▶ **PROVIDED DATA**
○ ○ ○ ○ ○

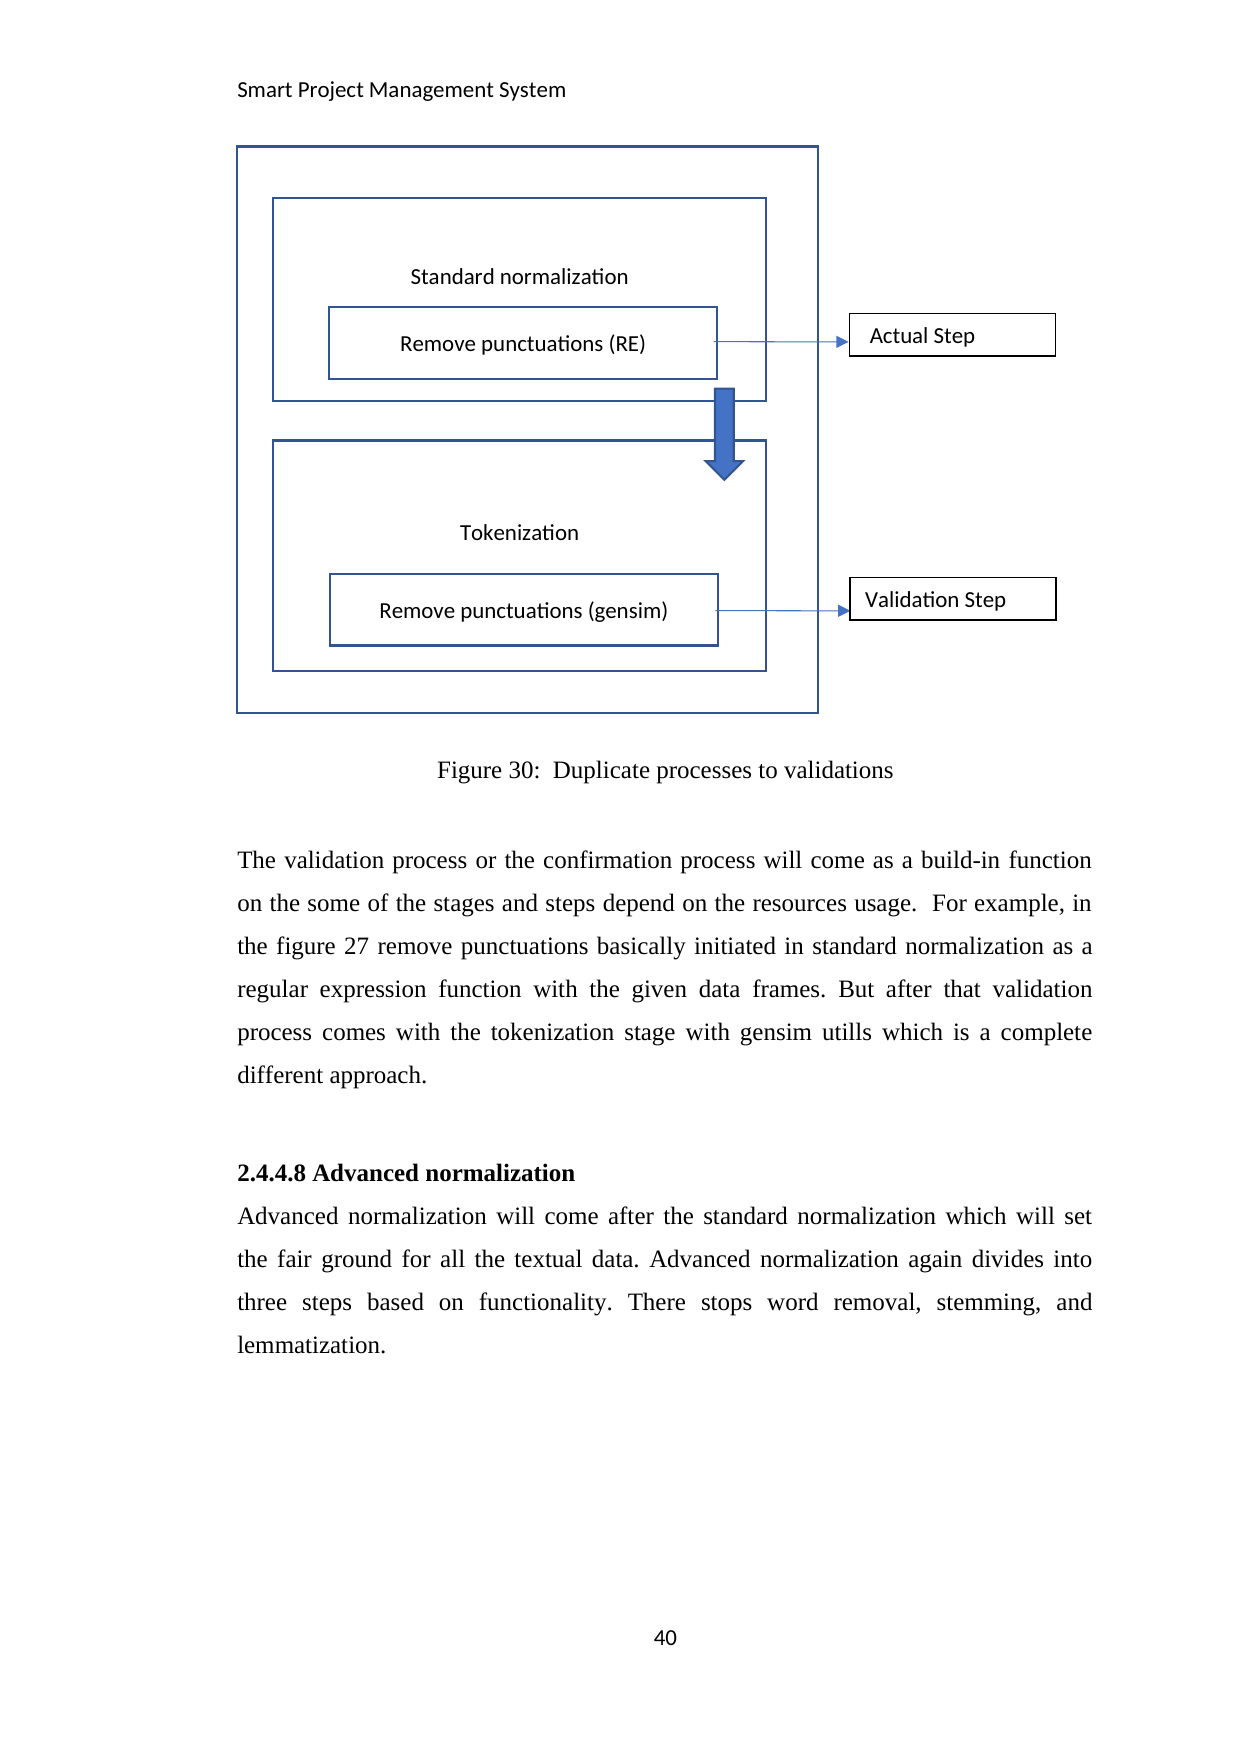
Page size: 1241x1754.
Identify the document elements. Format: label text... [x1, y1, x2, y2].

text The validation process or the confirmation process will come as a build-in function on the some of the stages and steps depend on the resources usage. For example, in the figure 27 remove punctuations basically initiated in standard normalization as a regular expression function with the given data frames. But after that validation process comes with the tokenization stage with gensim utills which is a complete different approach. [237, 845, 1093, 1089]
text Advanced normalization will come after the standard normalization which will set the fair ground for all the textual data. Advanced normalization again divides into three steps based on functionality. There stops word removal, stemming, and lemmatization. [237, 1201, 1093, 1359]
subtitle 2.4.4.8 Advanced normalization [237, 1158, 1093, 1187]
subtitle Figure 30: Duplicate processes to validations [237, 755, 1093, 784]
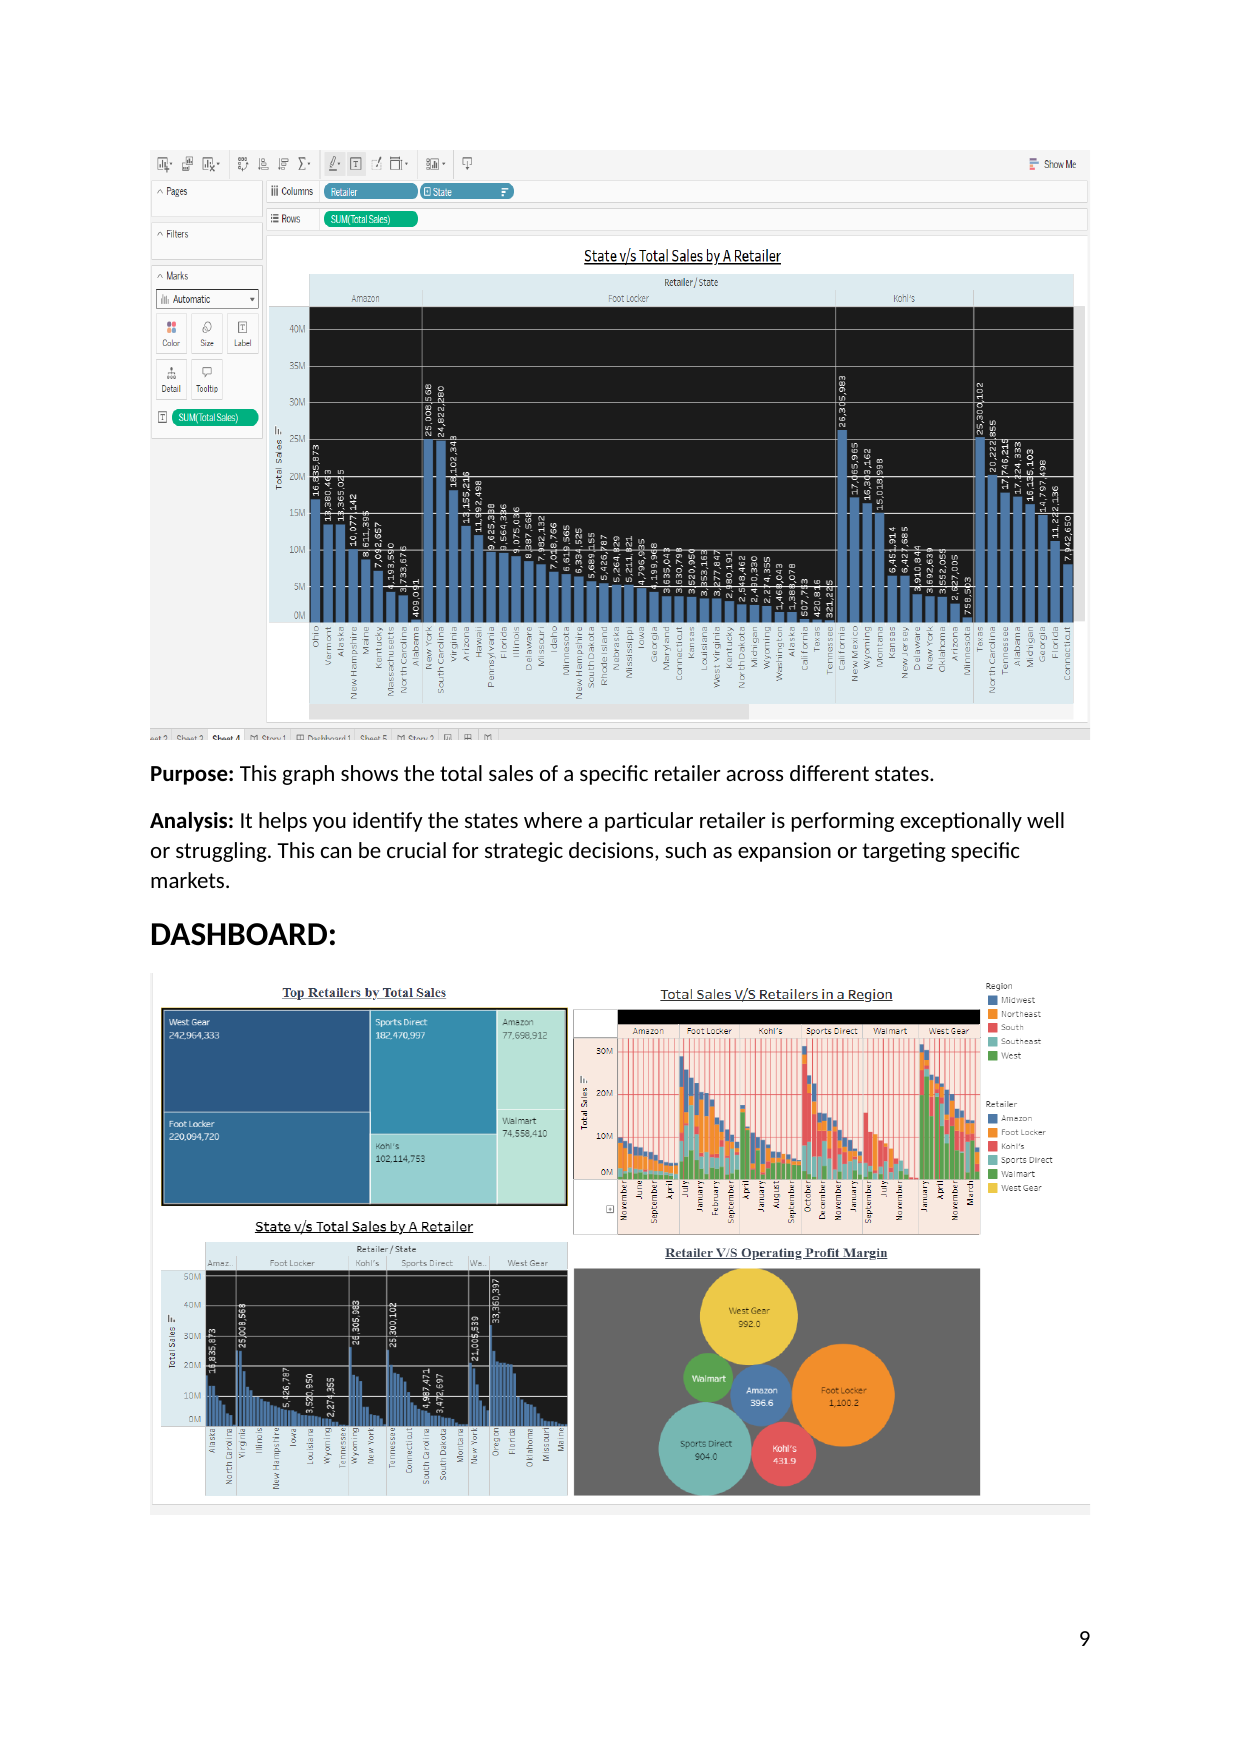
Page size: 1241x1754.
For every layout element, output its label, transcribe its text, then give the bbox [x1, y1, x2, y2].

text Purpose: This graph shows the total sales of a specific retailer across different states. [150, 759, 1090, 787]
picture [150, 150, 1091, 740]
picture [150, 973, 1091, 1515]
text DASHBOARD: [150, 913, 1090, 954]
text Analysis: It helps you identify the states where a particular retailer is performing exceptionally well or struggling. This can be crucial for strategic decisions, such as expansion or targeting specific markets. [150, 806, 1090, 894]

○ ○ ○ ○ ○

▶ **DIRECTIONS**
Leave nothing out but the pictures when transcribing the records.

▶ **RESULT FOR THIS TASK**
Page size: 1241x1754.
Identify the document elements. Format: label text... [x1, y1, x2, y2].

text The validation process or the confirmation process will come as a build-in function on the some of the stages and steps depend on the resources usage. For example, in the figure 27 remove punctuations basically initiated in standard normalization as a regular expression function with the given data frames. But after that validation process comes with the tokenization stage with gensim utills which is a complete different approach. [237, 845, 1093, 1089]
text Advanced normalization will come after the standard normalization which will set the fair ground for all the textual data. Advanced normalization again divides into three steps based on functionality. There stops word removal, stemming, and lemmatization. [237, 1201, 1093, 1359]
subtitle 2.4.4.8 Advanced normalization [237, 1158, 1093, 1187]
subtitle Figure 30: Duplicate processes to validations [237, 755, 1093, 784]
Page size: 1241x1754.
For every layout element, output its label, transcribe its text, then give the bbox [x1, y1, x2, y2].

text Purpose: This graph shows the total sales of a specific retailer across different states. [150, 759, 1090, 787]
picture [150, 150, 1091, 740]
picture [150, 973, 1091, 1515]
text DASHBOARD: [150, 913, 1090, 954]
text Analysis: It helps you identify the states where a particular retailer is performing exceptionally well or struggling. This can be crucial for strategic decisions, such as expansion or targeting specific markets. [150, 806, 1090, 894]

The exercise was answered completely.